Terence Davies trilogy –of angels and gimps children madonna and child death and transfiguration

Dir. Terence Davies / 1976/80/83

There are many who believe Terence Davies to be the greatest living English film-maker, his craftsmanship and poetic sensibility without equal. The Trilogy is not so much a catalogue of hardships but a stirring account of human dignity triumphing over emotional and spiritual confusion.

 To encounter such work is always an unsettling, if exhilarating, experience: it tends to polarise opinion between those who are profoundly moved and those who hate every minute of the experience. The work of Terence Davies, quipped one critic, makes Ingmar Bergman look like Jerry Lewis.

Davies was born in 1945 in Liverpool. His was a deeply unhappy childhood; his family was poor, his father abusive and violent. He was educated in the pernicious traditions of Roman Catholicism and in his youth struggled to come to terms with his sexual feelings at a time when homosexuality was an offence against God, the family, society and the law. All but two of the films Davies has made are set in the Liverpool of his youth, working through the themes which shaped his progress into adulthood. He is greatly influenced by T S Eliot’s “Four Quartets” – a meditation on time and memory – and in the medium of film Davies has found a way to evoke his own memories of the past and his fears for the future.

Earlier this year the BFI released The Terence Davies Trilogy – three short films with which Davies began his directing career. The films were shot some years apart, in 1976, 1980 and 1983 and as Davies progressed from one to the other he grew more skilful in his directing, more ambitious in his compositions and had slightly higher budgets with which to work.

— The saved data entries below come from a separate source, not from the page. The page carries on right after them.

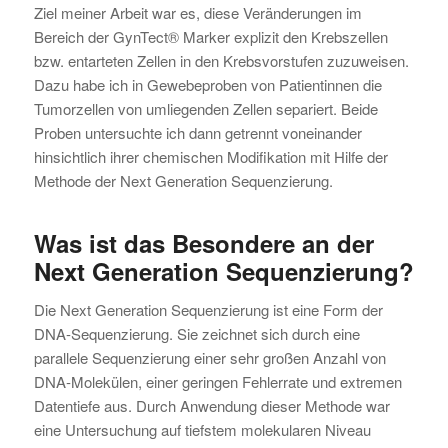
Ziel meiner Arbeit war es, diese Veränderungen im
Bereich der GynTect® Marker explizit den Krebszellen
bzw. entarteten Zellen in den Krebsvorstufen zuzuweisen.
Dazu habe ich in Gewebeproben von Patientinnen die
Tumorzellen von umliegenden Zellen separiert. Beide
Proben untersuchte ich dann getrennt voneinander
hinsichtlich ihrer chemischen Modifikation mit Hilfe der
Methode der Next Generation Sequenzierung.
Was ist das Besondere an der
Next Generation Sequenzierung?
Die Next Generation Sequenzierung ist eine Form der
DNA-Sequenzierung. Sie zeichnet sich durch eine
parallele Sequenzierung einer sehr großen Anzahl von
DNA‑Molekülen, einer geringen Fehlerrate und extremen
Datentiefe aus. Durch Anwendung dieser Methode war
eine Untersuchung auf tiefstem molekularen Niveau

He recalls his amazement when he was given the £3,000 it cost to place a recording of Doris Day singing “It all depends on you” over the opening sequence of the third film in the trilogy; the first two films have barely any soundtrack at all. And it is by that third film, “Death and Transfiguration”, that the fully fledged filmmaker is born who would go on to make the two feature length masterpieces that followed: Distant Voices, Still Lives and The Long Day Closes. For unlike others mining the experiences of their hard-bitten youths and with wider polemics in mind, like Ken Loach, Davies works best when he is free to juxtapose contrasting images and to counterpoise these images with music. His films are not descriptions of a life, nor do they rail against its injustices. They are meditations on childhood, middle age and death.

The trilogy follows Davies’ alter-ego, Robert Tucker. The first film, Children, finds Robert tossed between the casual violence of a grim small-minded school and the traumas of a loveless home ruled over by an ill and violent-tempered father. The pre-pubescent inklings of his sexuality in the showers of his local swimming baths give way to his older Robert, aged 23, receiving a repeat transcription for depression from his GP, who then asks him “still no interest in girls, son?” The closing section of the film spends rather too long dwelling upon the death of his father although this does draw out a remarkably nuanced performance from the young Robert (Phillip Maudsley), at once pleased and distraught at the old man’s passing.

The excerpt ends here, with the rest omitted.